- Exercise requirements -
Only a number is expected in reply: the count of lines below where the word "down" occurs.

- Recorded information -
↓↓↓

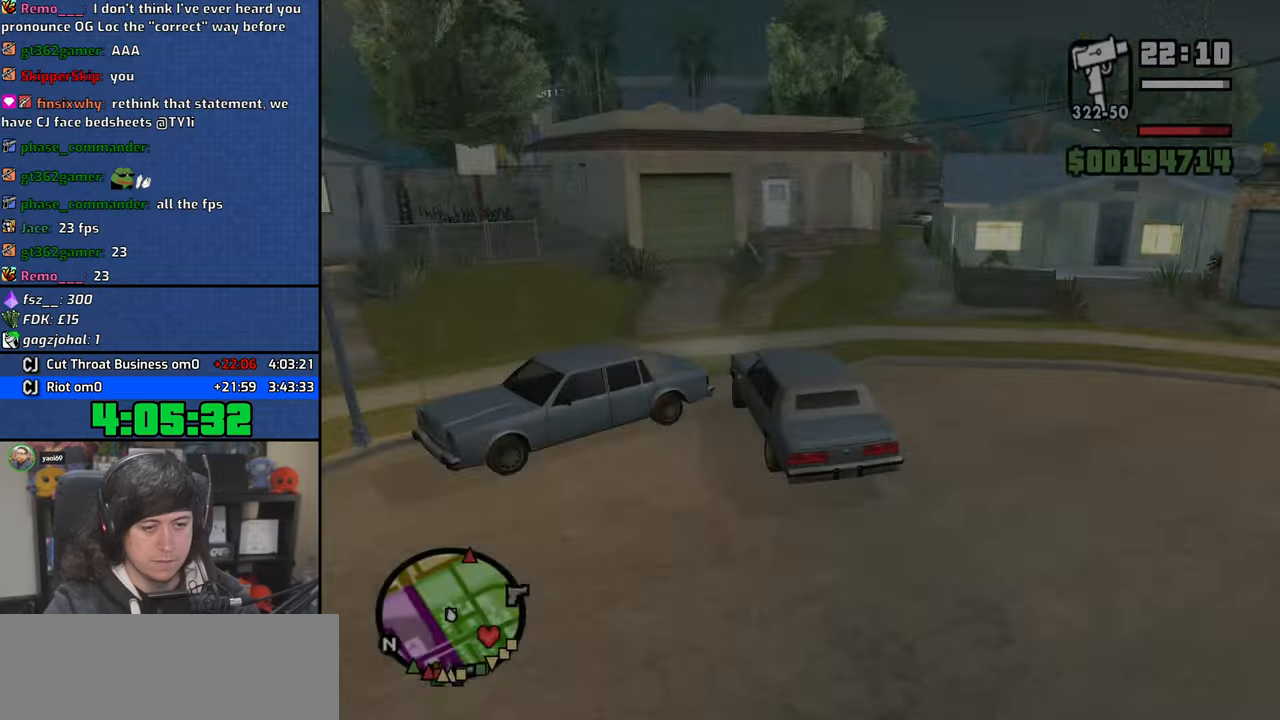
{"keys": ["6", "d", "w"], "mouse": [], "events": [[466, "6", "down"]]}
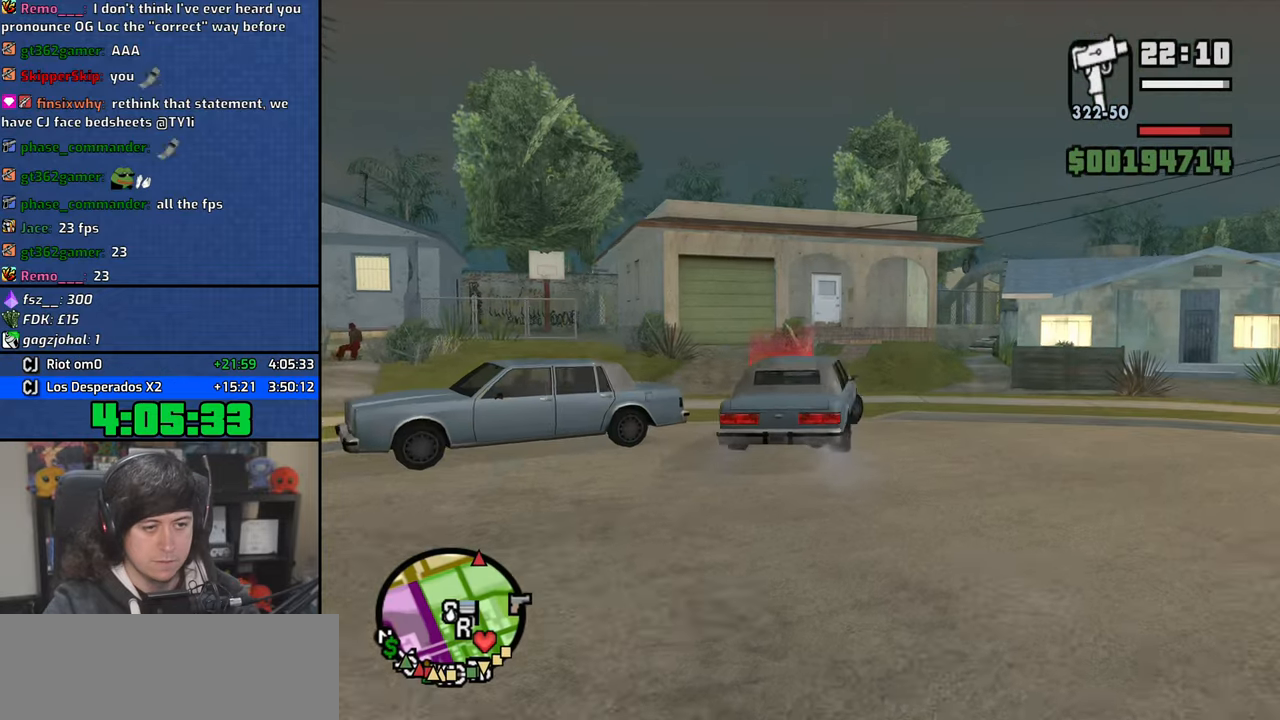
{"keys": ["w"], "mouse": [], "events": [[183, "d", "up"], [500, "6", "up"]]}
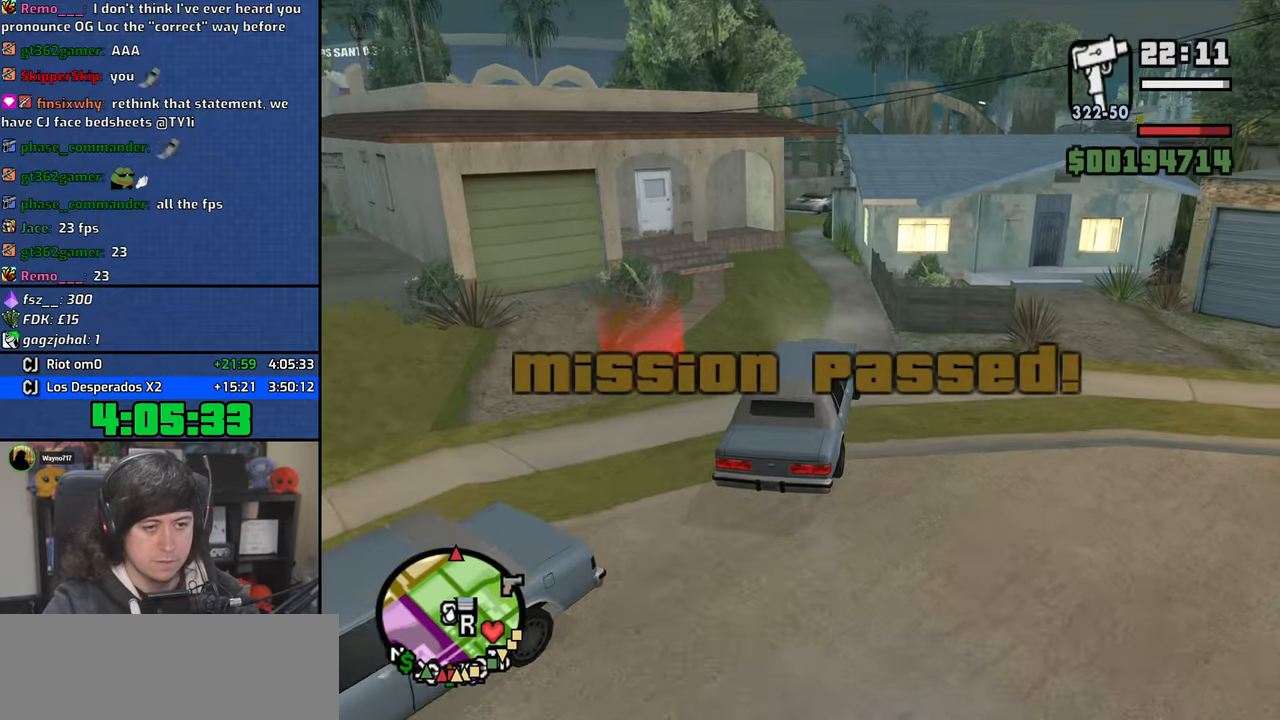
{"keys": ["6", "w"], "mouse": [], "events": [[66, "6", "down"]]}
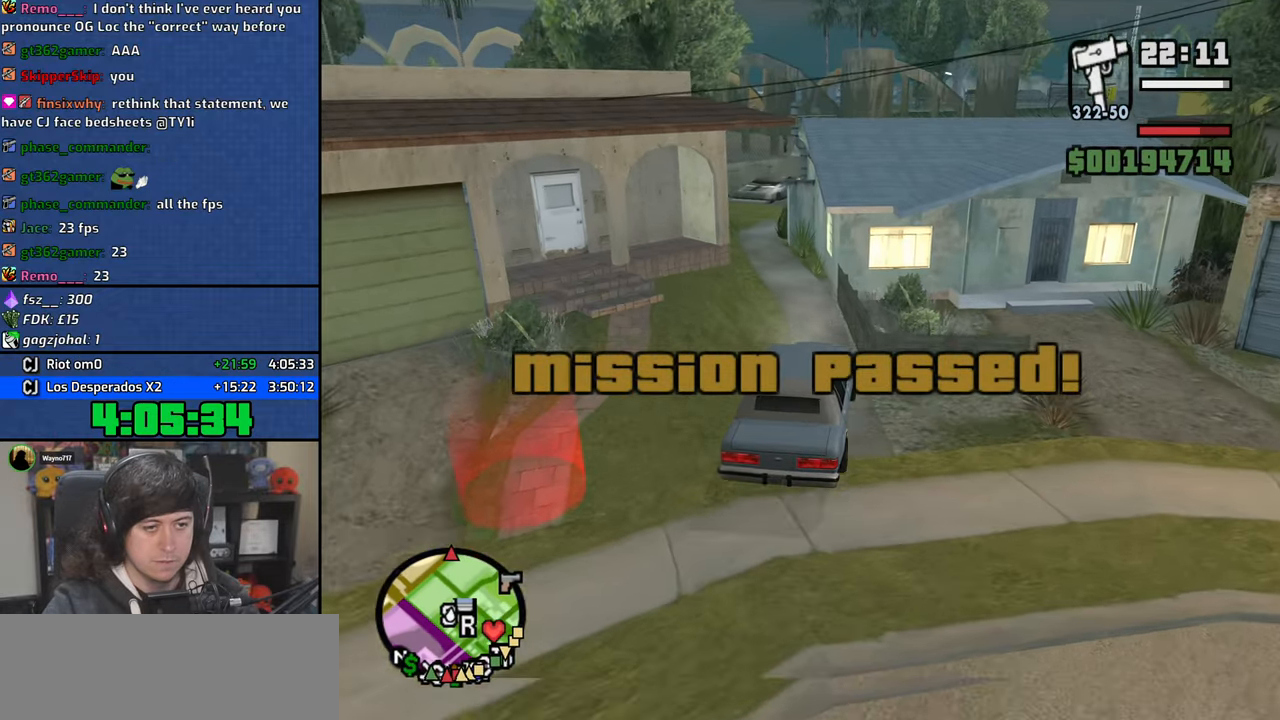
{"keys": ["6", "d", "w"], "mouse": [], "events": [[33, "6", "up"], [50, "a", "down"], [166, "6", "down"], [266, "a", "up"], [316, "6", "up"], [450, "6", "down"], [500, "d", "down"]]}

↑↑↑

- Solution to this problem -
3